Why We Backed Shift Technology

Astrid Holm

Insurance fraud detection spent decades inside a conceptual model that was, in retrospect, upside down. The dominant approach built explicit rules: if a claim exhibits these characteristics — short policy tenure, repeat repair shop, certain address patterns, specific injury codes — flag it for investigation. The rules were written by experienced claims handlers who knew what fraudulent claims looked like based on what they had seen before.

The problem is structural, not operational. Rules-based detection is an adversarial system where the defender must enumerate every fraud pattern before it can be caught. The attacker only needs to discover one pattern the defender has not yet written a rule for. At scale, this is not a game the rule-writers can win.

Why Pattern-Learning Changes the Equation

What Shift Technology built — and why we backed them in early 2020 — is a system that inverts the adversarial dynamic. Instead of encoding rules, the model learns the statistical signature of fraudulent claim patterns across the carrier's entire claims corpus. It does not need to know in advance what the next fraud pattern looks like. It needs to know what legitimate claims look like, and flag deviations.

This is not a new idea in machine learning. Anomaly detection has existed as a discipline for decades. What makes it hard in insurance is specific to the domain: the labeled data problem. Most insurance carriers have formally adjudicated fraud rates of 1–3% of claims volume. But fraud researchers generally estimate actual rates at 10–15% of premium, with many fraudulent claims settled without formal fraud designation because investigation costs exceed expected recovery. Your training data contains a substantial number of fraudulent claims labeled as legitimate.

The teams that handle this well use semi-supervised approaches, carrier-specific ground truth calibration, and heavy investment in label quality — which requires genuine domain expertise in how claims are handled operationally, not just ML engineering skill. When I was running fraud detection at a Nordic banking group, we had the same problem with transaction data. The interesting signal is in the unlabeled examples. The systems that learned to extract it were the ones that survived contact with real adversarial conditions.

The Carrier Partnership Problem

There is a second reason the investment was compelling that is less about the technology and more about the go-to-market structure of the problem.
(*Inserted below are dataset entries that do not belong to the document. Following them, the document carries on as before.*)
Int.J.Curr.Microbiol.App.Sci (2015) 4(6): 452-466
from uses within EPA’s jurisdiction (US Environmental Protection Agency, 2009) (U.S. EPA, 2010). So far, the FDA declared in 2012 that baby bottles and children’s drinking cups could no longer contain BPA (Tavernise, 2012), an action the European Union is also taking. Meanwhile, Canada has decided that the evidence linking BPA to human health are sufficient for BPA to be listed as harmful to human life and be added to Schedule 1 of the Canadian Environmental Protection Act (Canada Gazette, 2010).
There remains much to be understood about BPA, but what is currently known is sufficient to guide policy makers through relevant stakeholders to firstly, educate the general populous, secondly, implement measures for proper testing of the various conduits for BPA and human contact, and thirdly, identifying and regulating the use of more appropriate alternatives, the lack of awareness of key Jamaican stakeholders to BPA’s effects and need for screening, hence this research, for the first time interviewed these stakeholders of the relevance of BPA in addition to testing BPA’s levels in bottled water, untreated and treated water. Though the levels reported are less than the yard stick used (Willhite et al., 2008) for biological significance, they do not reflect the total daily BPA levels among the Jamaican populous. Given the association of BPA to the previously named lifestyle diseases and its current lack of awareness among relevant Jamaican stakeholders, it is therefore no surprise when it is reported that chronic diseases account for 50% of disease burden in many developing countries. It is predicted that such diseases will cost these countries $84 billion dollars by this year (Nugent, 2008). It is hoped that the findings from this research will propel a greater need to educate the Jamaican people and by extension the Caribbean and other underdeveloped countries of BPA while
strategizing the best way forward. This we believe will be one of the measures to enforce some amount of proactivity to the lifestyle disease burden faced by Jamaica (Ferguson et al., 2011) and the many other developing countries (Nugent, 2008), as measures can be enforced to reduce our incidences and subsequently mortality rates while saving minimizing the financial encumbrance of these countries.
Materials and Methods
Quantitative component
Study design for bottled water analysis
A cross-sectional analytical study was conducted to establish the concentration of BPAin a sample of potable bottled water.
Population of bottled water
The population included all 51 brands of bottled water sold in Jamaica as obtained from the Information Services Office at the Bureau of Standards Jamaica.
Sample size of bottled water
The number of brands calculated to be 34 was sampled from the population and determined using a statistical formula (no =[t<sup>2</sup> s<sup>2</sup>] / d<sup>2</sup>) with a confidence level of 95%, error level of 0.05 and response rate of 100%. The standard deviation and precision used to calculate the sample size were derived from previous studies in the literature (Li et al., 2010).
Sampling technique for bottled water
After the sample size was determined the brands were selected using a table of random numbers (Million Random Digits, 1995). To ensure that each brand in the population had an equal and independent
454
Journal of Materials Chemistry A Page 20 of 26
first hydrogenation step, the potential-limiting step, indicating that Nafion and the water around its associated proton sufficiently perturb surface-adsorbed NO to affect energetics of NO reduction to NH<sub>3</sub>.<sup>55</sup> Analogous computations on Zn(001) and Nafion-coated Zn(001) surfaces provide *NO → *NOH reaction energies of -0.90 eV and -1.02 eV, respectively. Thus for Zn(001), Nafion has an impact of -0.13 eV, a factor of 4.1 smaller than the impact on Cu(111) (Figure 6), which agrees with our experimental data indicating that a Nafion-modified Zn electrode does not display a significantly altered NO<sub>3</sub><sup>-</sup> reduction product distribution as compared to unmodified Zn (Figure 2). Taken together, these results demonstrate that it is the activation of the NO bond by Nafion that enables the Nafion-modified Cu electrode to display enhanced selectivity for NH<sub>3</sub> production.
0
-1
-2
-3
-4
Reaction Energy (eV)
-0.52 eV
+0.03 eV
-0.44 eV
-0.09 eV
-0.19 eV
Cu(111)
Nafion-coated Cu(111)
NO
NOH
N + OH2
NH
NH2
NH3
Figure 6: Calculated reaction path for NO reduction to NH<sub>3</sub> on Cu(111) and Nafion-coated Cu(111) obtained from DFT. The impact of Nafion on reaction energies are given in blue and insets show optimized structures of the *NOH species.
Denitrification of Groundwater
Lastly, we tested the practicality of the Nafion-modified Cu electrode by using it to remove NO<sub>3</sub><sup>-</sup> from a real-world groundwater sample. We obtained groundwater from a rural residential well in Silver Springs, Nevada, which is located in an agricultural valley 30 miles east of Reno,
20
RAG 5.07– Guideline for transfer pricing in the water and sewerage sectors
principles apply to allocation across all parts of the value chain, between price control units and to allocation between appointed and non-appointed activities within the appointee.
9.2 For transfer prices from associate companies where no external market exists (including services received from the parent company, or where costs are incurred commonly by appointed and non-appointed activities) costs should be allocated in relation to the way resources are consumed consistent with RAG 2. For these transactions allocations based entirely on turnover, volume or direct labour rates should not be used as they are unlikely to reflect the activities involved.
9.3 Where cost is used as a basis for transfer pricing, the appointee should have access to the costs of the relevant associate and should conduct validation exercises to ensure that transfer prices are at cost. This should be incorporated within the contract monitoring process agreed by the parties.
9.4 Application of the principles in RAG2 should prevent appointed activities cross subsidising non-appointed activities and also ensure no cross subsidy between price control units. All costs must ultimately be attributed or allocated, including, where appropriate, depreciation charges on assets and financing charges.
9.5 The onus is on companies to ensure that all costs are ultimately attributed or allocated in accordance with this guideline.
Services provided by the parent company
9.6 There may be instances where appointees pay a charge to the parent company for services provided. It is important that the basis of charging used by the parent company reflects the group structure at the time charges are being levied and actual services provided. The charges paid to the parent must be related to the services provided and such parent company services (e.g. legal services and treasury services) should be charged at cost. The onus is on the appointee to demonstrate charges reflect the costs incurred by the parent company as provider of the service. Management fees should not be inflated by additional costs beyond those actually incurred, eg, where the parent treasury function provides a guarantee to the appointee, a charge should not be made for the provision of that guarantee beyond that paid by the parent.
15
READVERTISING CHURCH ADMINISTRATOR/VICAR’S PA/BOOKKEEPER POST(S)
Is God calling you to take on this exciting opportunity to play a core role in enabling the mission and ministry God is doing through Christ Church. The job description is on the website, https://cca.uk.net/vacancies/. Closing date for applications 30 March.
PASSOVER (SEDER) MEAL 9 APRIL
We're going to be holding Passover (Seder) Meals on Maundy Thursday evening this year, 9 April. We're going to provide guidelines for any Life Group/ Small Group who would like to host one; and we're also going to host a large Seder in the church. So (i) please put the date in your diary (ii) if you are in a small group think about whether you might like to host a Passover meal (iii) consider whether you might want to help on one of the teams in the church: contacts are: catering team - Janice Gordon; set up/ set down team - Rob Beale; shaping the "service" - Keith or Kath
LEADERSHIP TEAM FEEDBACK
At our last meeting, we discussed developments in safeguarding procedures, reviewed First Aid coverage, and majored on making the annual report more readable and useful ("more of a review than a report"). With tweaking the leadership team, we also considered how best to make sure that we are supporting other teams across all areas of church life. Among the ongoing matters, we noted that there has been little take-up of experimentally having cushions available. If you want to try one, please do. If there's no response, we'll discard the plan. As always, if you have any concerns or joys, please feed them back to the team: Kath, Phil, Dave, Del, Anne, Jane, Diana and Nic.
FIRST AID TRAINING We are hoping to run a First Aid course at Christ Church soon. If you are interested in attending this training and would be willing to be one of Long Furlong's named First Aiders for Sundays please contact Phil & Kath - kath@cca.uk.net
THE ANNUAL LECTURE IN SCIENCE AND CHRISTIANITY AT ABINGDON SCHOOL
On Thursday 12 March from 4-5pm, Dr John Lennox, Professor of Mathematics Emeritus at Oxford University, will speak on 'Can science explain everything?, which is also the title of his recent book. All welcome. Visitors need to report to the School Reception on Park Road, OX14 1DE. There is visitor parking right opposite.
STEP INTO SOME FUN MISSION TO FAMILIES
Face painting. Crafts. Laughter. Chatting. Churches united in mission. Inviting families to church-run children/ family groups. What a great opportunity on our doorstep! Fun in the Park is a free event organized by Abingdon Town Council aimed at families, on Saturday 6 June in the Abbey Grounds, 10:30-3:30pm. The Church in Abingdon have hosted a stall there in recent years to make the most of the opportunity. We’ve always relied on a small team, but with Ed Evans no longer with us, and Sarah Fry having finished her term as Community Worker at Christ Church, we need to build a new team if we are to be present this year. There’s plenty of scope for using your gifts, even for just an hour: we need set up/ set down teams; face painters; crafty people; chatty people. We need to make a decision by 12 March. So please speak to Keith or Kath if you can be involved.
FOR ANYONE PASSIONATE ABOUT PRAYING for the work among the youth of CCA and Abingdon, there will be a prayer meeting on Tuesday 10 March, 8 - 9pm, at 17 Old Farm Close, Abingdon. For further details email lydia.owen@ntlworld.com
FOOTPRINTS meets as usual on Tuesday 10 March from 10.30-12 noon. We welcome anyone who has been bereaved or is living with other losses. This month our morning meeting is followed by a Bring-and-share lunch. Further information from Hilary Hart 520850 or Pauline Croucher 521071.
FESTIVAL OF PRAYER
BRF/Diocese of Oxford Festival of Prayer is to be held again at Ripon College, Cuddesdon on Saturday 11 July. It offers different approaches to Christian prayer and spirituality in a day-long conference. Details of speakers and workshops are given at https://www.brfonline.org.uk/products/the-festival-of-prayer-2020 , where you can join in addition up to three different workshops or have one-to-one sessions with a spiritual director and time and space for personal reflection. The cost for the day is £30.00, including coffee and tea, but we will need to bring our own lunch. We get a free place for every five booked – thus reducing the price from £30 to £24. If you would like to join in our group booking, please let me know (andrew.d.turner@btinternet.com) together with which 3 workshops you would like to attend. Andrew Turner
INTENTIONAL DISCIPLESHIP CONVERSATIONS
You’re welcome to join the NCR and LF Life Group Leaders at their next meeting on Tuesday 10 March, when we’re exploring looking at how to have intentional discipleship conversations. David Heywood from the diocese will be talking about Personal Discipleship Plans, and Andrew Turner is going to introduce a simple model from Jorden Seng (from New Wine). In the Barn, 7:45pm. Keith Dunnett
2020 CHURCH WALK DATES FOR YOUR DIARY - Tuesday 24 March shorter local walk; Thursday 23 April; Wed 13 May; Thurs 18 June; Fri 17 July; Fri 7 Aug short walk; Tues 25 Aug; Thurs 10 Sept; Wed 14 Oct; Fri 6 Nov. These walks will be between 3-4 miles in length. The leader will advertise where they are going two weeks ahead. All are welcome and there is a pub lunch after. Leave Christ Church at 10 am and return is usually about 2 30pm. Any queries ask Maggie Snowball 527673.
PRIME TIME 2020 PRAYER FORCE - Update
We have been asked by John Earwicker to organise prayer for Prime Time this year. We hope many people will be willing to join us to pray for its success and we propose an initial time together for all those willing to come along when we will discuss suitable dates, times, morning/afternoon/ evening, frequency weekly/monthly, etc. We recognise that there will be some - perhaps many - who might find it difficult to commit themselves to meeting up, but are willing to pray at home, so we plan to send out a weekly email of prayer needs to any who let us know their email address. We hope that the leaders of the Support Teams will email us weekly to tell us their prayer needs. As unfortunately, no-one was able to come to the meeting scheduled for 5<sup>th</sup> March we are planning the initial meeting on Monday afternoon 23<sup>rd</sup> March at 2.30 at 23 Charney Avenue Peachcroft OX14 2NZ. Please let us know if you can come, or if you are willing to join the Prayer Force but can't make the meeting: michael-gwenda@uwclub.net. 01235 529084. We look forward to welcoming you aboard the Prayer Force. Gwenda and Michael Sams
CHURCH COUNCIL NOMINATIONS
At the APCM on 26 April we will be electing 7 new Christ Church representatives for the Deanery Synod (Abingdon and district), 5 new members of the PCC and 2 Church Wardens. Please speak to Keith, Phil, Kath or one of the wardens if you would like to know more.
Fraud detection in insurance is not a standalone product decision at the carrier level. It touches claims operations, legal, compliance, SIU (Special Investigations Unit), and actuarial — a committee of stakeholders with conflicting incentives. Claims operations wants fewer false positives because investigating clean claims is expensive and damages policyholder experience. SIU wants higher sensitivity. Legal wants explainable decisions for cases that proceed to litigation.

Building a product that serves all of these simultaneously requires deep knowledge of how the claims workflow actually operates, not just how the detection algorithm performs on test data. The teams we backed had spent meaningful time embedded in carrier claims operations before the product was even at prototype stage. That kind of pre-product domain immersion is something we look for specifically, and it is rare.

Network Effects in Claims Data

There is a genuine network effect in insurance fraud detection that is worth naming. A carrier operating in isolation has access to its own claims corpus. A platform that aggregates patterns across multiple carriers has access to cross-carrier fraud ring signatures — the same individual or organized group appearing in different carriers' claims data under slightly different presentations.

This cross-carrier signal is powerful. Organized fraud rings operate at scale precisely because they understand that carriers do not share data with each other. A platform that creates a privacy-preserving mechanism for pattern sharing across carriers — without exposing individual carrier data competitively — becomes structurally more valuable as each new carrier joins. The moat grows with deployment, not with engineering headcount.

We are not saying this makes fraud detection immune to competition. Other players have built similar approaches. The moat is not the algorithm; no algorithm holds competitive advantage for more than a few years. The moat is the accumulated carrier relationships, the proprietary labeled dataset, and the network effect of cross-carrier signal. That takes time to build. First-mover compounding is real here.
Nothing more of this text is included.